A petition letter from Unangax women of the Pribolof Islands citing their living conditions at the Funter Bay Evacuation Camp in southeastern Alaska. National Archives


“We the people of this place wants a better place than this to live. This place is no place for a living creature…” ~Petition from group of Unangax women interned at Funtner Bay. The Aleut peoples’ internment at Funter Bay lasted two years under the supervision of the Fish and Wildlife Service, and many did not make it back. Nearly 50 people died from the cold, crowded, difficult and inhumane conditions. Their graves remain in Funter Bay. Read more here.
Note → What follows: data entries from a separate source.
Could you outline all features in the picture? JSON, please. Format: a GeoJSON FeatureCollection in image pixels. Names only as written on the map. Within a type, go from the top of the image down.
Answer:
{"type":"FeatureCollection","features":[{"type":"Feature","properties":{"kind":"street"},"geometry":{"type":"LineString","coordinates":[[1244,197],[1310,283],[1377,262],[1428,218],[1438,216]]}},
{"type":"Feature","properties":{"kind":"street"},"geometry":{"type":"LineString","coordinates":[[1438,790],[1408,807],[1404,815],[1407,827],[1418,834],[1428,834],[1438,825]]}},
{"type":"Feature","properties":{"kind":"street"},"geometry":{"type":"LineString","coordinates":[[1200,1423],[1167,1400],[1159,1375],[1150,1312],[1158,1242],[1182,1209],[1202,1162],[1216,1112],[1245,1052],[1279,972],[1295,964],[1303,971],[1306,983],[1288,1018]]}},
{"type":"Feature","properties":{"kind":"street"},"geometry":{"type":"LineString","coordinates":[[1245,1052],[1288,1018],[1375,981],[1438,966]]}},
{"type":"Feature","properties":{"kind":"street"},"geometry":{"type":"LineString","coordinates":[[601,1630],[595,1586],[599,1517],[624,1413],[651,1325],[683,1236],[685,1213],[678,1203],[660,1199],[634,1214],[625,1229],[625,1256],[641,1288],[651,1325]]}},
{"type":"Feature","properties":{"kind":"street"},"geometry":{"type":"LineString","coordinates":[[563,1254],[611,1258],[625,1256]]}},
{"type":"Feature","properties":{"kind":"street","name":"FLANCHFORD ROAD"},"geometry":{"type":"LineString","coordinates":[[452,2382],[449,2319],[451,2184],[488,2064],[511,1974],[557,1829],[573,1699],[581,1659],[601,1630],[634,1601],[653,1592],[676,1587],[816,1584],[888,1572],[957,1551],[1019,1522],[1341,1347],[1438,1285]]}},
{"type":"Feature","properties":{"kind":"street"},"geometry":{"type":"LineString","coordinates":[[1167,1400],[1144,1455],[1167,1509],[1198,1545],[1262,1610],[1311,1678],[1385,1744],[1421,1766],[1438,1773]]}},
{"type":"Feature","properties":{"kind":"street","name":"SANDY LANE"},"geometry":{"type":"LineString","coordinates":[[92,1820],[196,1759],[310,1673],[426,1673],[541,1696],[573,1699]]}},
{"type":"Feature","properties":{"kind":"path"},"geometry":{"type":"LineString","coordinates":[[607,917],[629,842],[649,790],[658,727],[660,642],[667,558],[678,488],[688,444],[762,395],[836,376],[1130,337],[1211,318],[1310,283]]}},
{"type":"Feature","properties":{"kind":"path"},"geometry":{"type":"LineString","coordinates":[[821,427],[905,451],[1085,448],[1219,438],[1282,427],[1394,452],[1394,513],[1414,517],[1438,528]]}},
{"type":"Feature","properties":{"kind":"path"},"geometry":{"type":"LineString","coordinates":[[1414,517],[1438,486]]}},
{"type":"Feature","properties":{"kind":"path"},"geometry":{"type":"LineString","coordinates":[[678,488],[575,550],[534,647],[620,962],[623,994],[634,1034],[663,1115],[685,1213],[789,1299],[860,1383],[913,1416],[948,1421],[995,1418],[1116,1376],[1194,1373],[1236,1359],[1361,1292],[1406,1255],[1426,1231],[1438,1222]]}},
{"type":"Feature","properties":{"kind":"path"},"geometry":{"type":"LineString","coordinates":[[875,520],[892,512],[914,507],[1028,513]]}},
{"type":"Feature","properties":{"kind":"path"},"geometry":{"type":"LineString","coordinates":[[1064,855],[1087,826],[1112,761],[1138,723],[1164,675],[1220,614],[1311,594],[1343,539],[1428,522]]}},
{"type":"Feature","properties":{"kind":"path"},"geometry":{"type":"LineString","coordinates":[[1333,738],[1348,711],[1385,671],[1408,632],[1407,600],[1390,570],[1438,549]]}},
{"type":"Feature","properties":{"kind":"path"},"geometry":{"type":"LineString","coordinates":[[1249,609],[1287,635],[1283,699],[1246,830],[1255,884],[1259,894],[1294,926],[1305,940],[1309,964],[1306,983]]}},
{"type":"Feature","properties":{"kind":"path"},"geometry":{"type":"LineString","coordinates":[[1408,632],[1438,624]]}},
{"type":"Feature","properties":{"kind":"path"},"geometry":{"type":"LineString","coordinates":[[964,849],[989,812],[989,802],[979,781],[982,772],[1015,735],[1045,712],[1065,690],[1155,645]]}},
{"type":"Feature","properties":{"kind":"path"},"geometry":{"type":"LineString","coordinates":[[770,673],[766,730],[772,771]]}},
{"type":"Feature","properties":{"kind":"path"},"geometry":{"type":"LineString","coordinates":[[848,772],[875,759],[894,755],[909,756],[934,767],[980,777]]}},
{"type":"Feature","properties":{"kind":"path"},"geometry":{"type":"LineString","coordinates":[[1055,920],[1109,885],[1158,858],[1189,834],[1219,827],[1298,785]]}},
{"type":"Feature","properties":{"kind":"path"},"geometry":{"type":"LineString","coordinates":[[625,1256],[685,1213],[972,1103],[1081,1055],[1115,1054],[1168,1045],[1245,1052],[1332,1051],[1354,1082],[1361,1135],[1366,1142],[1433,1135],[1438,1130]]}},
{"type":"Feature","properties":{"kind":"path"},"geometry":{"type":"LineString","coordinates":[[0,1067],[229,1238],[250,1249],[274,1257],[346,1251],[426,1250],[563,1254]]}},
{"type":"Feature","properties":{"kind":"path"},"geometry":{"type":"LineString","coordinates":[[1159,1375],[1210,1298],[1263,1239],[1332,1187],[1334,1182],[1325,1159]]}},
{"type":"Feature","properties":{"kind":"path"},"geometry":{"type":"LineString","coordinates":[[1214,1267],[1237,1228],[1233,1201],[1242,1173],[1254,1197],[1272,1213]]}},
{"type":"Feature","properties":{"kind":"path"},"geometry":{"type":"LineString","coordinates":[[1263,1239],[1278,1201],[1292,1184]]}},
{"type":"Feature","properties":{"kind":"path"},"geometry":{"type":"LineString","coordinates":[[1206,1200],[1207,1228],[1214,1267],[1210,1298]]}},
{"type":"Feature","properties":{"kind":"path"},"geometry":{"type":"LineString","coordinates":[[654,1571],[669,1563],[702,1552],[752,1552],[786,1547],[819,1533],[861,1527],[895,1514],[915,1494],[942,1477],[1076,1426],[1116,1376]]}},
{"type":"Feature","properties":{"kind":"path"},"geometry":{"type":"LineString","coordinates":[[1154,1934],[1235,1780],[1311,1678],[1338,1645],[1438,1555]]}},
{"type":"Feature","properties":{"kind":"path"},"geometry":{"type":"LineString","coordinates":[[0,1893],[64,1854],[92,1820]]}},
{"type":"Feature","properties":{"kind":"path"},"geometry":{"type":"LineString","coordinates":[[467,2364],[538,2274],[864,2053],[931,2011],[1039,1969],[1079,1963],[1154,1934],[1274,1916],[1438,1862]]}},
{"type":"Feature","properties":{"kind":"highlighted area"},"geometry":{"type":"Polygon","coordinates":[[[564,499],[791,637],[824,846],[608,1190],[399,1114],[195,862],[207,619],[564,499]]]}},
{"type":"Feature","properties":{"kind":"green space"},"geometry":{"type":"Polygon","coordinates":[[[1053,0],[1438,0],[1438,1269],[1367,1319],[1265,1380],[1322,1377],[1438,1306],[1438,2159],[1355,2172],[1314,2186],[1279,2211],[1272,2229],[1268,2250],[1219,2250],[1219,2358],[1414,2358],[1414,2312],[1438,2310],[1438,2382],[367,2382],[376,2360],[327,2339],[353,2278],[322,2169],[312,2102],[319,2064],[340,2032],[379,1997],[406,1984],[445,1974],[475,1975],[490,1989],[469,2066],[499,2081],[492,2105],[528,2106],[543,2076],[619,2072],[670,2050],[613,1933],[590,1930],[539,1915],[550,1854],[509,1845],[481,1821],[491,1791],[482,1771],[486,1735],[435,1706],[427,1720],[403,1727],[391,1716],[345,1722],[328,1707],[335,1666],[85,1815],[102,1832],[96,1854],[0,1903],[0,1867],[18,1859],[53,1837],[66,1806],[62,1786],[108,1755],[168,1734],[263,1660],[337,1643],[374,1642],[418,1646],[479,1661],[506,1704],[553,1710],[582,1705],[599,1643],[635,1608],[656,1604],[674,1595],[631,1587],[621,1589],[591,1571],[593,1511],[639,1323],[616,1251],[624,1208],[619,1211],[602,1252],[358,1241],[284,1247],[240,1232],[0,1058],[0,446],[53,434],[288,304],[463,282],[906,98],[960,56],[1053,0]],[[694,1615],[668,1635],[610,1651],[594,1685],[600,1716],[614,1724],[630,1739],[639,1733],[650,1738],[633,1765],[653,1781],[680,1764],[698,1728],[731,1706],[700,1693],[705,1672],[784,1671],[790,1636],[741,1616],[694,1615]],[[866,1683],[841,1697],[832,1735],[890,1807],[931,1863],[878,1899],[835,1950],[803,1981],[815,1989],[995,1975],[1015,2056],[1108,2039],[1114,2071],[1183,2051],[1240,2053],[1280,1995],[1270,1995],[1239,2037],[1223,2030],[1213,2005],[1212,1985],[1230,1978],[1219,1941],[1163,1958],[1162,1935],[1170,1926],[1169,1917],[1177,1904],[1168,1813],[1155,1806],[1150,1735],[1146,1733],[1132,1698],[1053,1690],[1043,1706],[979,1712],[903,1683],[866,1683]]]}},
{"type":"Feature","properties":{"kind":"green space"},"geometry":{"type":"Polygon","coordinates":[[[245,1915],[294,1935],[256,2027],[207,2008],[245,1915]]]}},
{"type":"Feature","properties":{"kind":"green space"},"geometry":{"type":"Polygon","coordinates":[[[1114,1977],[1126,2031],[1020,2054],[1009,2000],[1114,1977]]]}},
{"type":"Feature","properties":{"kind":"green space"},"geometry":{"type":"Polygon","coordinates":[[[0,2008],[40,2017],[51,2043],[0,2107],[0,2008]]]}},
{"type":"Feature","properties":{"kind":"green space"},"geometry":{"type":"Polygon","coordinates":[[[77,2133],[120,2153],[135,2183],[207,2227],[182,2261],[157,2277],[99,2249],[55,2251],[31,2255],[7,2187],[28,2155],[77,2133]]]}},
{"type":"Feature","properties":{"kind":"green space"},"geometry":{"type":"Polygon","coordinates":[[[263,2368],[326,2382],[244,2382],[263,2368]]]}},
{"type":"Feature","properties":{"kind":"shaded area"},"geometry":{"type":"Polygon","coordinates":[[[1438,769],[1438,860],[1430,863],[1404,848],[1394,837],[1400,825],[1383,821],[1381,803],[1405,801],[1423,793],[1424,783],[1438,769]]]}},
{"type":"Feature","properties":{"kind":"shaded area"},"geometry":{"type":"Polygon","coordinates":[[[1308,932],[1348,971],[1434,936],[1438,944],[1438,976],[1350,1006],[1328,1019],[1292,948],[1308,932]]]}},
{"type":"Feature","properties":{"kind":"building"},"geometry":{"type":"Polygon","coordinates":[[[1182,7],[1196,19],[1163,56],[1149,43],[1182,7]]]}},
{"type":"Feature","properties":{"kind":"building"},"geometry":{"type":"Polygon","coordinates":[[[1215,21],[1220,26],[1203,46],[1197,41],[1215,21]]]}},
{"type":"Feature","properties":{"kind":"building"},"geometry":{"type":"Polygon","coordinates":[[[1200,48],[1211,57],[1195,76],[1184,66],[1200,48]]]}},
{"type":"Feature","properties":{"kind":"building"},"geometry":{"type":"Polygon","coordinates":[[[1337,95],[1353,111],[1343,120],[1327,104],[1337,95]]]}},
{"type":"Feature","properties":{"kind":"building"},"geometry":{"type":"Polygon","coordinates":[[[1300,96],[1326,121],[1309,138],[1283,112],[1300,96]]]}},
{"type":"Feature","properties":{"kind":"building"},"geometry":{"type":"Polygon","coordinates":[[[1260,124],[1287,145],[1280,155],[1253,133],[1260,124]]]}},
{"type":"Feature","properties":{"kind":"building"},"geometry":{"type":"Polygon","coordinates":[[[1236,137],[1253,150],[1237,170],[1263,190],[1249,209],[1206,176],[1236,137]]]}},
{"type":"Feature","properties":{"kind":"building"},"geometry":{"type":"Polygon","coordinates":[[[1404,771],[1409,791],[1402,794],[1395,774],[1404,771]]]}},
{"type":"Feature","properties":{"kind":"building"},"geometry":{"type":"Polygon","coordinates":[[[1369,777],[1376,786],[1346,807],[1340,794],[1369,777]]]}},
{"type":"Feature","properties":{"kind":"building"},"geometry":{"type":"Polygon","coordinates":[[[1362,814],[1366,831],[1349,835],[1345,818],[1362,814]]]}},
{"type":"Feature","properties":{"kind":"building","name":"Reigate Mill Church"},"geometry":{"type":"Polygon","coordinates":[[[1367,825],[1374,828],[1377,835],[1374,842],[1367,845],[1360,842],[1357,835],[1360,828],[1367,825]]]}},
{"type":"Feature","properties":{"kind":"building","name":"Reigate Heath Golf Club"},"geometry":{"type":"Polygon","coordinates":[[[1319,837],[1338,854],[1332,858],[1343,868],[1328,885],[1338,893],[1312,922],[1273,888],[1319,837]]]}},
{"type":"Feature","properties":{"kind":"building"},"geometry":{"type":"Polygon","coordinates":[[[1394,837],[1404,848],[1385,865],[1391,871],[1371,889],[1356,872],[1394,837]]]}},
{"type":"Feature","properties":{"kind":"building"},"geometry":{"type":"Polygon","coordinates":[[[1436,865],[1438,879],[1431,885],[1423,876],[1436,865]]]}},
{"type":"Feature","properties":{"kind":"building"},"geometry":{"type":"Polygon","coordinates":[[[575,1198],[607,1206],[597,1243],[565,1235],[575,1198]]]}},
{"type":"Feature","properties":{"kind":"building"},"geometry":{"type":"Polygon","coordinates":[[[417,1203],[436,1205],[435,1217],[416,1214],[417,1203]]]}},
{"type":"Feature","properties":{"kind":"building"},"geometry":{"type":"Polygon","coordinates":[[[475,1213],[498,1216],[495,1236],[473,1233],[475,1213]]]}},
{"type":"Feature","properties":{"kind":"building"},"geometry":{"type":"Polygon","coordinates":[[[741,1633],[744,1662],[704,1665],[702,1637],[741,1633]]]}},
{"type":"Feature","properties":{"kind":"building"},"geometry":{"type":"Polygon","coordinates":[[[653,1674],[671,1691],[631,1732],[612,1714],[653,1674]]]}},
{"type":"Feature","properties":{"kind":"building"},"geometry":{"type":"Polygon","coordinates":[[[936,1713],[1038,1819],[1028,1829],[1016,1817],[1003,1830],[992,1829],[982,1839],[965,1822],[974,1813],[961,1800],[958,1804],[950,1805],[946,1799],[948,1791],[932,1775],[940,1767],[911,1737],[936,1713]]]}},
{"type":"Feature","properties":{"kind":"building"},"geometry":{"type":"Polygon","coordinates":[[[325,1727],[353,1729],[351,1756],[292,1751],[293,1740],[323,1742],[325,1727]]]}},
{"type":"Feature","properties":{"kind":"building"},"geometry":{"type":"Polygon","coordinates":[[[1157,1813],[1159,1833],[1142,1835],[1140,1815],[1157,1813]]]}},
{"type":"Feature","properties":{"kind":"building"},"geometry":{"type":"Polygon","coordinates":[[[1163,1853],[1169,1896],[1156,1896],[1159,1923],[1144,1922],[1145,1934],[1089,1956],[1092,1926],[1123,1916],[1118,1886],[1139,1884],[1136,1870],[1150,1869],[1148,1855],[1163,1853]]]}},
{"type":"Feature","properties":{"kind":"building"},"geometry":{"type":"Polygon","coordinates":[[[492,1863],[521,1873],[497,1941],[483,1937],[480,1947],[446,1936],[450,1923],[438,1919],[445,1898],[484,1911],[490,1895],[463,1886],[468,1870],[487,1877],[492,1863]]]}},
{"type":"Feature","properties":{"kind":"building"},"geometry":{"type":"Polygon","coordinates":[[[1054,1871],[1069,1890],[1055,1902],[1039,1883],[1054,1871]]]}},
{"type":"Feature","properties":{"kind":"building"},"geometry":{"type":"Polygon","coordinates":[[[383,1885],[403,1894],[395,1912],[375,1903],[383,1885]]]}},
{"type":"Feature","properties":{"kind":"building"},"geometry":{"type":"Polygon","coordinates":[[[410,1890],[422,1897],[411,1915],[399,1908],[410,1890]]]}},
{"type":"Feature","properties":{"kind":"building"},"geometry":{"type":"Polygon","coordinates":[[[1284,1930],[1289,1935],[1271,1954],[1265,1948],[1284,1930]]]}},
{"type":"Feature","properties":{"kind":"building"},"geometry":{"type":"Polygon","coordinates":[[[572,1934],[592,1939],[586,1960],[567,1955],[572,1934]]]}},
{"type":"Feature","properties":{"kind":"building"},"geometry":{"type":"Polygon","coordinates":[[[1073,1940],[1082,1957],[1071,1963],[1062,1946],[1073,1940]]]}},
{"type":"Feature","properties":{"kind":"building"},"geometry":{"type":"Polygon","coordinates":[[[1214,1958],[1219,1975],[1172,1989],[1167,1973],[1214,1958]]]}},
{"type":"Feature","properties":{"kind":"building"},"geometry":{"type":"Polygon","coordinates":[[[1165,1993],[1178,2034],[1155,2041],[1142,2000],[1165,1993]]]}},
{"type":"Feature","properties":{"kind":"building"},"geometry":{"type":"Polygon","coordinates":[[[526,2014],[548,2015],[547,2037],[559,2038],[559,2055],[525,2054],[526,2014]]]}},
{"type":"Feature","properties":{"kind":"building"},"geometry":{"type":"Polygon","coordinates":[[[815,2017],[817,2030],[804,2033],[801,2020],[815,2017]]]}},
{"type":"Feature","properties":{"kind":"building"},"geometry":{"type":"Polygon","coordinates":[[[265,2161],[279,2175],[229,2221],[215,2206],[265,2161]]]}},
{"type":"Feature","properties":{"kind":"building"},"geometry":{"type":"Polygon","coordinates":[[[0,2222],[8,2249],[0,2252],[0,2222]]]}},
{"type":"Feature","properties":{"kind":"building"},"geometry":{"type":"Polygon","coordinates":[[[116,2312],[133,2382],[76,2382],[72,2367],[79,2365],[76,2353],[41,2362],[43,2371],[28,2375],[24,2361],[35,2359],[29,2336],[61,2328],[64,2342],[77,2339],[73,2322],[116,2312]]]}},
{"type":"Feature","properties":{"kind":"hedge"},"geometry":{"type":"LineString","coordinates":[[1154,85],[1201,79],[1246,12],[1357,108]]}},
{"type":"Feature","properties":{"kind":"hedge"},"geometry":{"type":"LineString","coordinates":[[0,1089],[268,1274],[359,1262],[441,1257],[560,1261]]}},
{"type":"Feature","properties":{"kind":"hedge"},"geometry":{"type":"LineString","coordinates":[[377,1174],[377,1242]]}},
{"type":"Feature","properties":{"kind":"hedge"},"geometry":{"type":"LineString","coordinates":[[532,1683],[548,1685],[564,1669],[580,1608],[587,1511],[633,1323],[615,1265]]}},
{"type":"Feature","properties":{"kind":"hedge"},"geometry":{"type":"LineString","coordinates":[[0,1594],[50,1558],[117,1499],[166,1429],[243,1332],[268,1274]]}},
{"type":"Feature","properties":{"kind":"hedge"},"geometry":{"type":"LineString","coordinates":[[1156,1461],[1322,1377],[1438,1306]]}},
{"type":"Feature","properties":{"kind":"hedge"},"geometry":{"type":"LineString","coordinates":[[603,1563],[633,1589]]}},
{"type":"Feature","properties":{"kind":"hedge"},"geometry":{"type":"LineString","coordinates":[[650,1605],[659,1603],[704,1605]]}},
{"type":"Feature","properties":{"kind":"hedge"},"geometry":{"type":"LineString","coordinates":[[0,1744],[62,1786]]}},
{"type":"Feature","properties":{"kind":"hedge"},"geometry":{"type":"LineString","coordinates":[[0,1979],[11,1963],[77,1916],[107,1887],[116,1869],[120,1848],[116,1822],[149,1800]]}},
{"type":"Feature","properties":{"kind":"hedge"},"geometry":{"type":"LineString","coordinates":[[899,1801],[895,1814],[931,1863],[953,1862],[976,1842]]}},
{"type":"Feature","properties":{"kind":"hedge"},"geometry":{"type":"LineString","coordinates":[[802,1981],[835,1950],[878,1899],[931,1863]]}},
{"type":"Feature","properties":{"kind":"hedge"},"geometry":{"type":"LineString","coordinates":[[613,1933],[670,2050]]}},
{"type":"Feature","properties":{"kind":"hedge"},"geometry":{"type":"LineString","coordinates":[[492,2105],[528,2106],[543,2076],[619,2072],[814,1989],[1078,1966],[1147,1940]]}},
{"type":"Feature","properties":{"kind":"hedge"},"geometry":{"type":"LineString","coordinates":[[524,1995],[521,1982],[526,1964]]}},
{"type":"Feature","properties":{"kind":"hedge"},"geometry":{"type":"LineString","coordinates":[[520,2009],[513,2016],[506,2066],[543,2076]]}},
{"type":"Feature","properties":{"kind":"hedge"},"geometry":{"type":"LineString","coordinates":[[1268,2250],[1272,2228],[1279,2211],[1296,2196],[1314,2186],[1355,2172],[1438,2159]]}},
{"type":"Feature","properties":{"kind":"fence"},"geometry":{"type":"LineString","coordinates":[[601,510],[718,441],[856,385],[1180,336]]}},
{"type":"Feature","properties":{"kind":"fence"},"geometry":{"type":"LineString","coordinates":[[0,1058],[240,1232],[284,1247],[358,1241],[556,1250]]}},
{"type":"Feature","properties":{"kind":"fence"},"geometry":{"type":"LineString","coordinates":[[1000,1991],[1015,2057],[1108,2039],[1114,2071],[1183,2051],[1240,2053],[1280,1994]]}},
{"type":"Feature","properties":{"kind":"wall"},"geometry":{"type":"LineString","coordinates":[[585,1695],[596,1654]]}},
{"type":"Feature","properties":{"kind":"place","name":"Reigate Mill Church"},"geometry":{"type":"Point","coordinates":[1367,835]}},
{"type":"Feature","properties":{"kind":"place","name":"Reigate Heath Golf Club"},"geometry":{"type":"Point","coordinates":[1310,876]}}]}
August 30, 1942: Allied troops land on Adak

The United States took strong initiatives to take back the islands. 4,500 U.S. Army troops secured the island of Adak, to be used as a staging post for the recapture of Kiska. It took only two weeks for Army engineers to construct an airfield on the island, and on September 14, Consolidated B-24 Liberators used the airfield in their raids on Japanese occupied Kiska. There would be repeated bombing campaigns on the island throughout the remainder of the Battle of Attu.


January 12, 1943: US troops land on Amchitka Island


March 26, 1943: Battle of Komandorski Islands

 On March 26, 1943, Japanese ships in the Bering Sea traveled near Russia’s Komandorski Islands (aka Commander Islands) in an attempt to deliver supply reinforcements to Japanese soldiers on Attu. They were intercepted by U.S. Navy forces and after several hours of fighting, the Japanese suddenly withdrew. Japanese soldiers on Attu and Kiska would now haveonly meager and sporadic supply deliveries via submarine for the remainder of their Aleutian occupation.